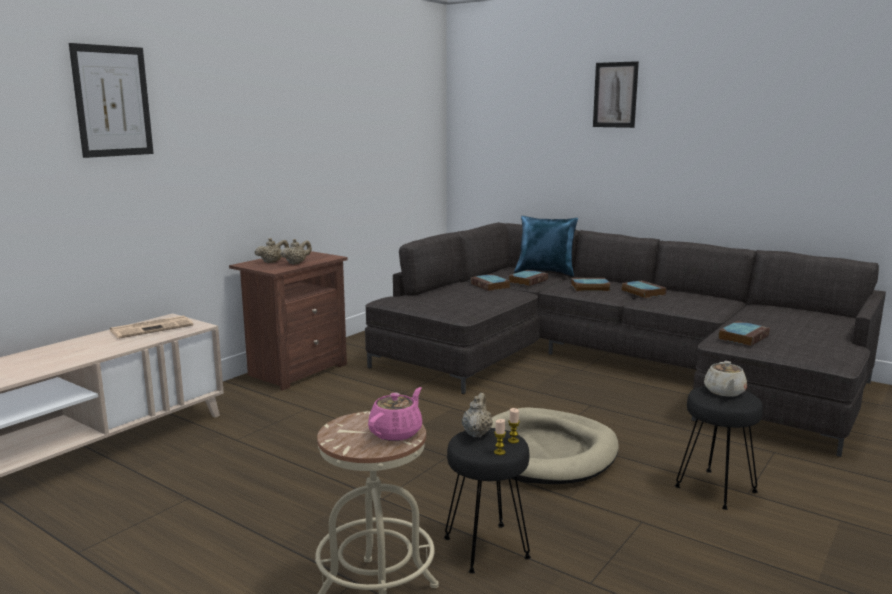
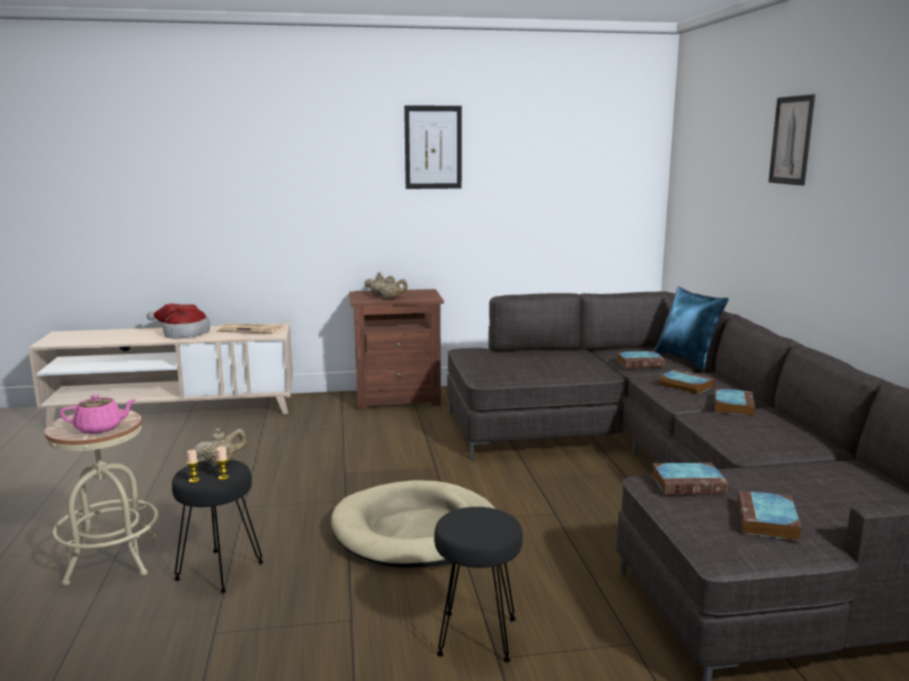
camera: 45 degrees right, 0 degrees up
picture [69,43,154,158] -> picture moved to [404,105,462,189]
book [470,274,510,291] -> book moved to [738,490,801,541]
beige teapot [704,361,747,397] -> none
none -> hat [147,304,210,339]

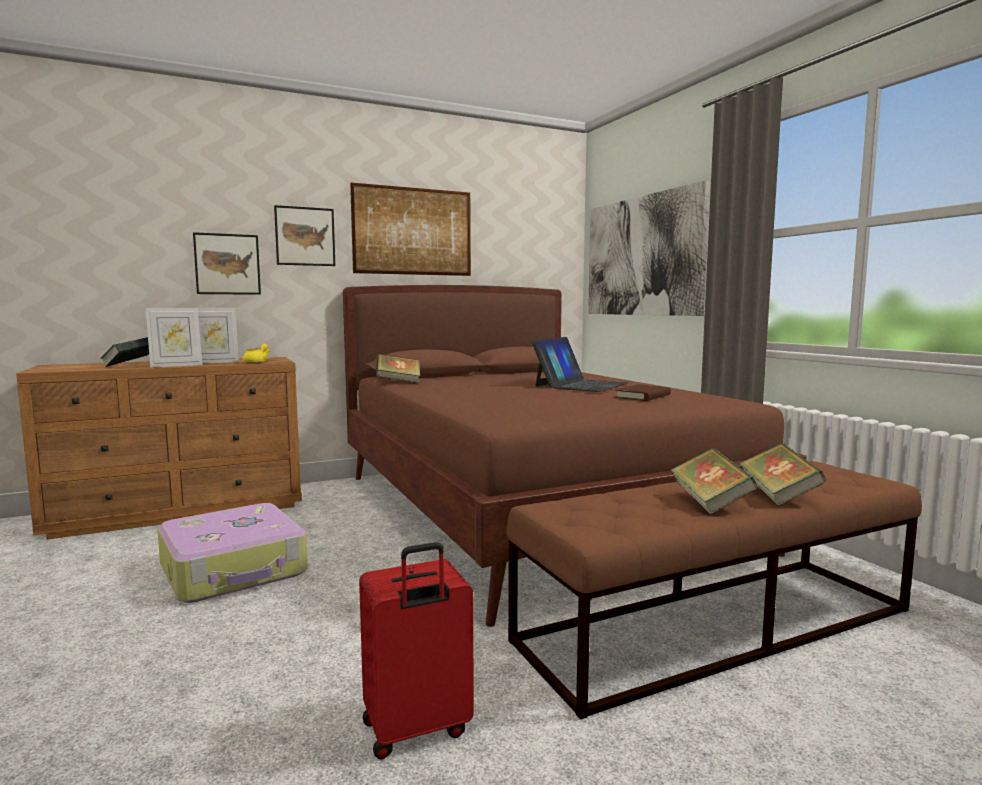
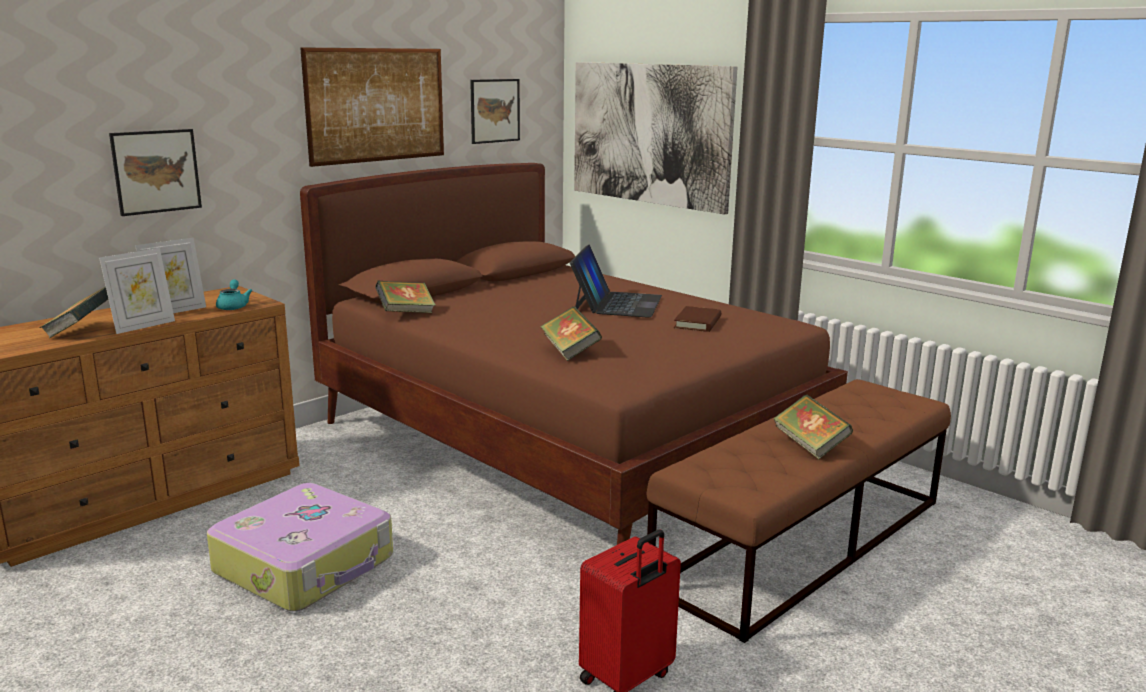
camera: 20 degrees left, 10 degrees up
yellow teapot [242,343,271,363] -> turquoise teapot [216,279,252,310]
picture [274,205,335,266] -> picture moved to [470,79,520,144]
book [739,443,826,506] -> book moved to [540,306,602,361]

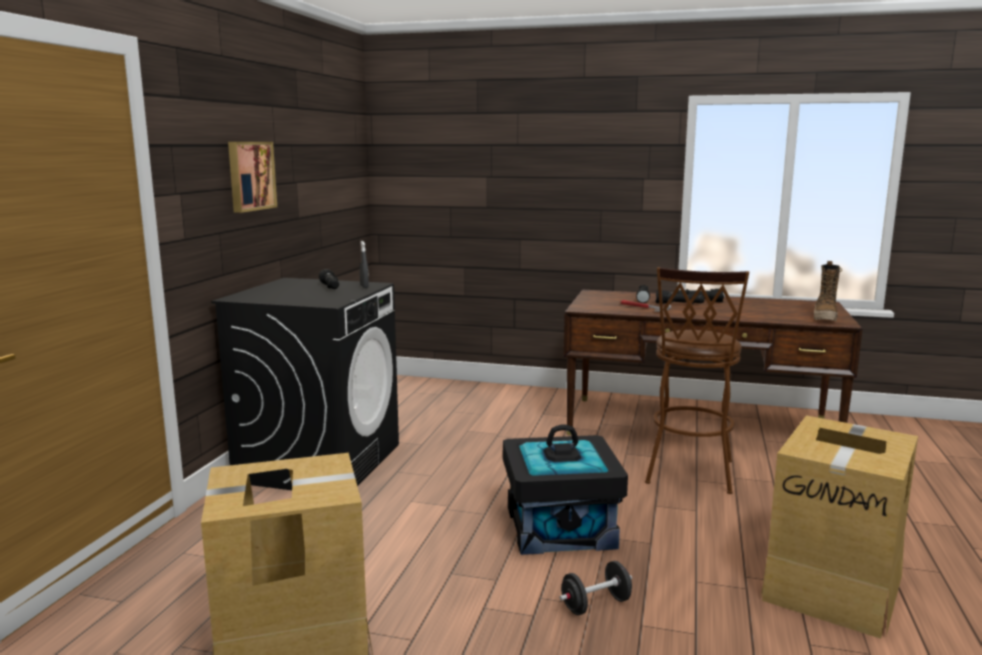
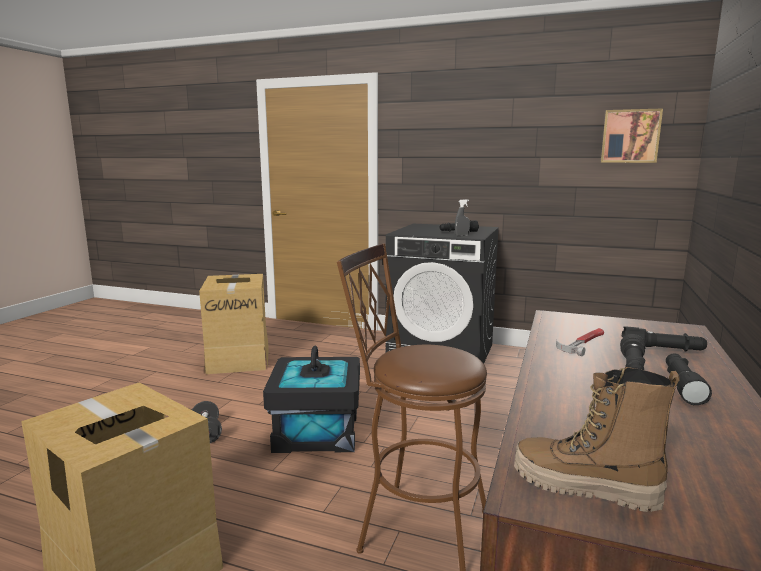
camera: 95 degrees right, 0 degrees up
picture [228,142,277,213] -> picture moved to [601,108,663,163]

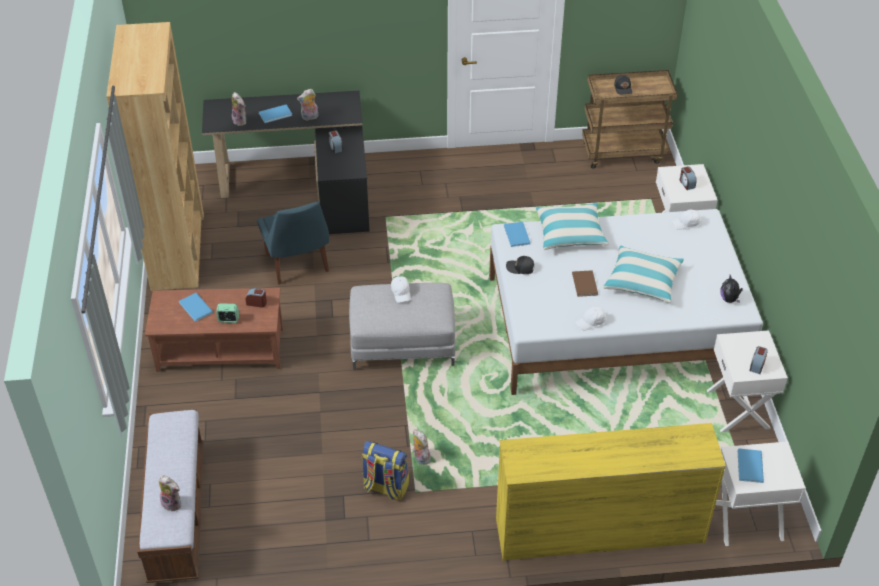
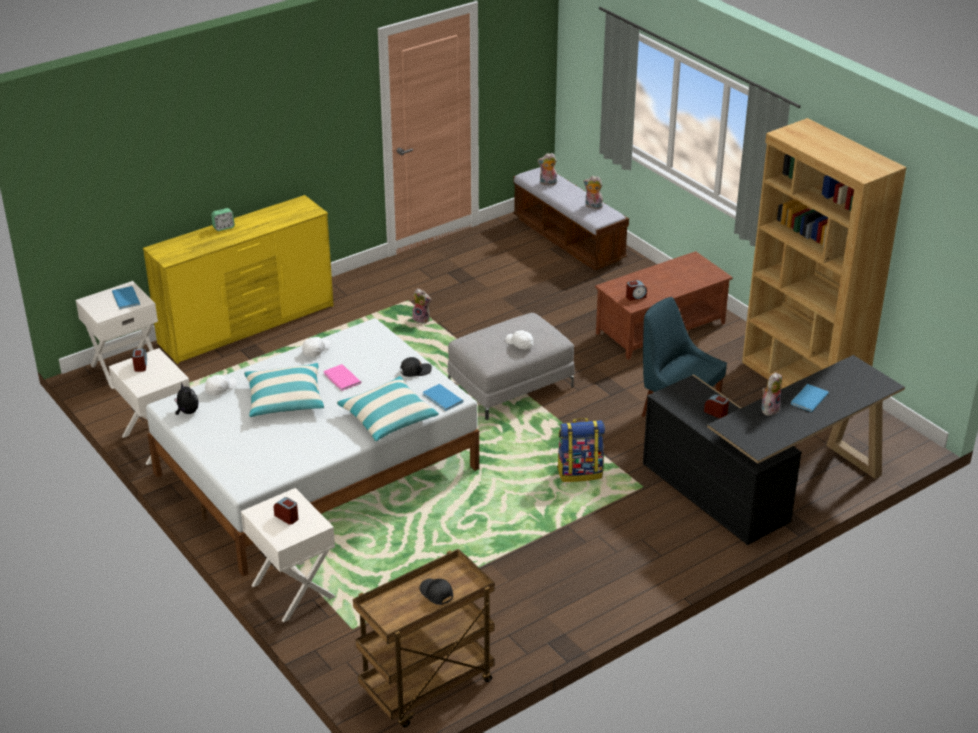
camera: 150 degrees right, 10 degrees down
blue book [179,293,213,322] -> none
alarm clock [216,303,239,323] -> alarm clock moved to [211,208,235,231]
plush toy [232,92,246,126] -> plush toy moved to [583,176,603,209]
backpack [362,441,409,500] -> backpack moved to [557,418,605,482]
brown book [572,270,598,297] -> pink book [323,364,361,391]
white cap [672,209,701,230] -> white cap moved to [205,375,237,396]

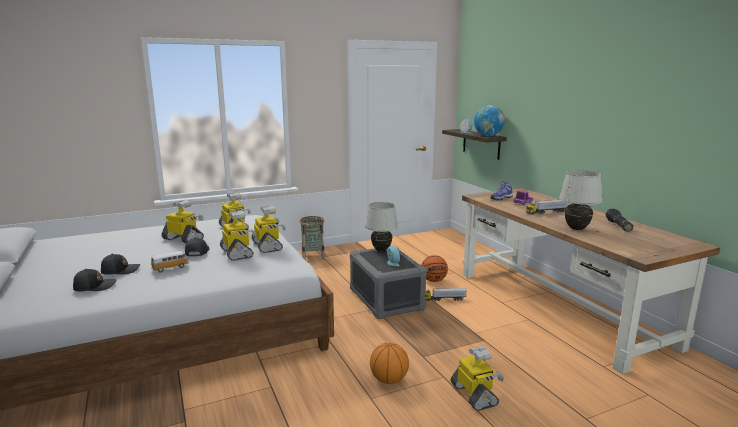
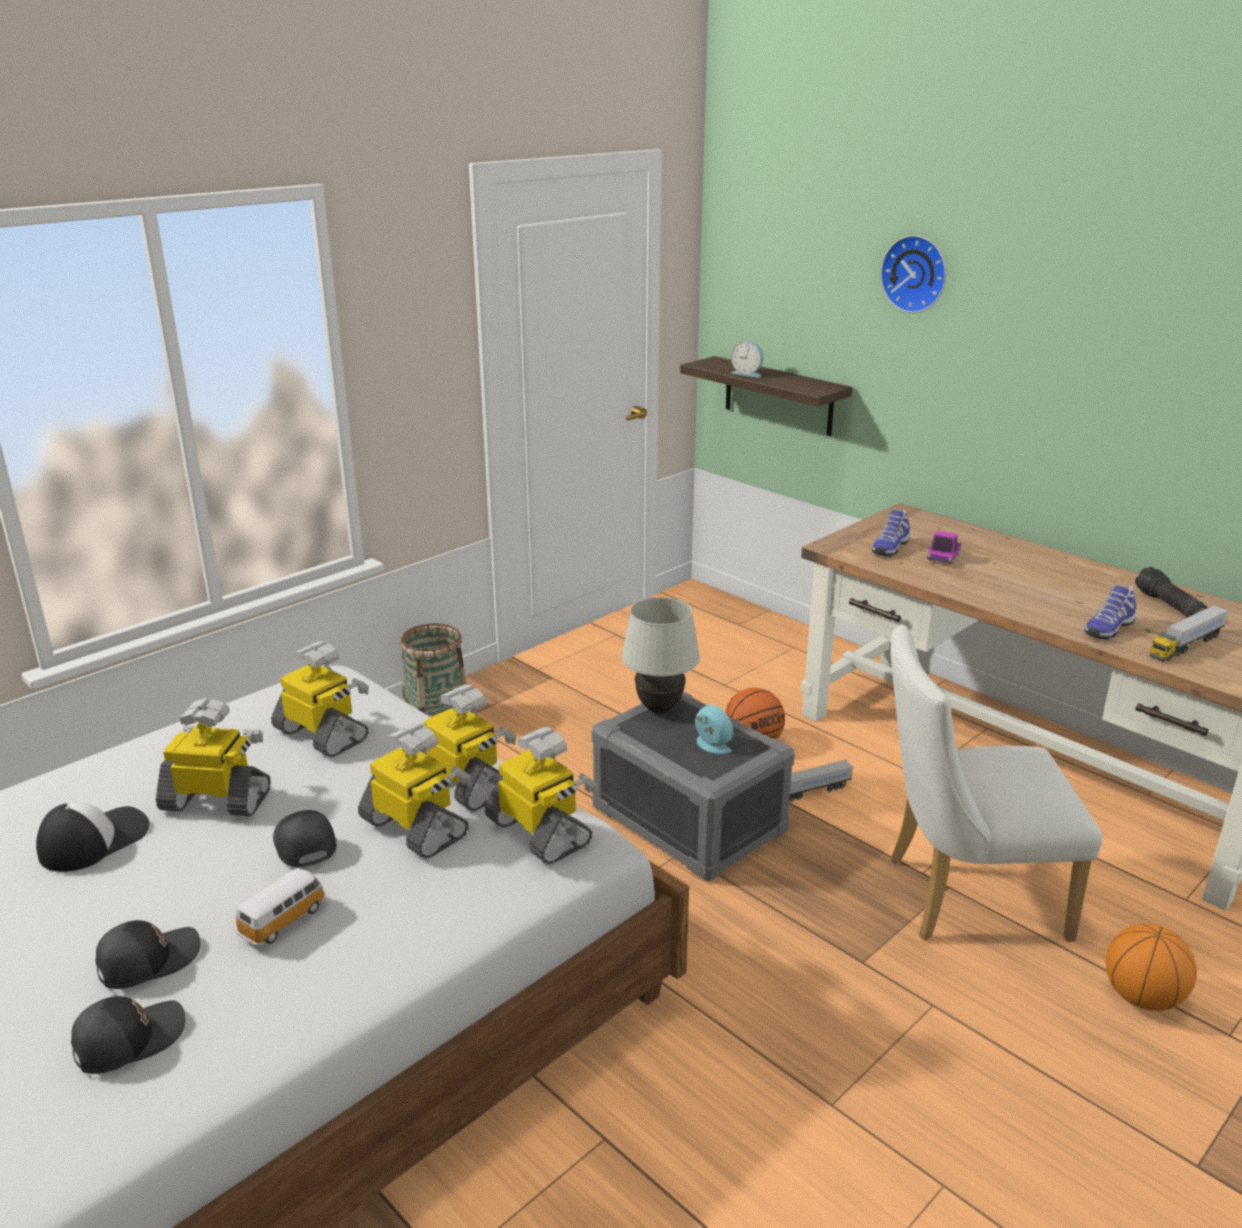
camera: 20 degrees left, 10 degrees up
basketball [370,342,409,384] -> basketball moved to [1106,924,1197,1011]
toy robot [451,346,504,411] -> toy robot moved to [484,727,598,864]
globe [474,105,505,136] -> none
toy truck [526,200,569,215] -> toy truck moved to [1150,605,1229,662]
white table lamp [559,170,603,230] -> shoe [1084,585,1136,640]
none -> cap [36,802,150,872]
none -> wall clock [880,235,946,313]
none -> white chair [890,624,1103,942]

• _Work to be completed_:
With images left out, the data must be transcribed exactly.

• _Task output_:
camera: 45 degrees right, 0 degrees up
picture [69,43,154,158] -> picture moved to [404,105,462,189]
book [470,274,510,291] -> book moved to [738,490,801,541]
beige teapot [704,361,747,397] -> none
none -> hat [147,304,210,339]

camera: 20 degrees left, 10 degrees up
yellow teapot [242,343,271,363] -> turquoise teapot [216,279,252,310]
picture [274,205,335,266] -> picture moved to [470,79,520,144]
book [739,443,826,506] -> book moved to [540,306,602,361]

camera: 95 degrees right, 0 degrees up
picture [228,142,277,213] -> picture moved to [601,108,663,163]

camera: 150 degrees right, 10 degrees down
blue book [179,293,213,322] -> none
alarm clock [216,303,239,323] -> alarm clock moved to [211,208,235,231]
plush toy [232,92,246,126] -> plush toy moved to [583,176,603,209]
backpack [362,441,409,500] -> backpack moved to [557,418,605,482]
brown book [572,270,598,297] -> pink book [323,364,361,391]
white cap [672,209,701,230] -> white cap moved to [205,375,237,396]

camera: 20 degrees left, 10 degrees up
basketball [370,342,409,384] -> basketball moved to [1106,924,1197,1011]
toy robot [451,346,504,411] -> toy robot moved to [484,727,598,864]
globe [474,105,505,136] -> none
toy truck [526,200,569,215] -> toy truck moved to [1150,605,1229,662]
white table lamp [559,170,603,230] -> shoe [1084,585,1136,640]
none -> cap [36,802,150,872]
none -> wall clock [880,235,946,313]
none -> white chair [890,624,1103,942]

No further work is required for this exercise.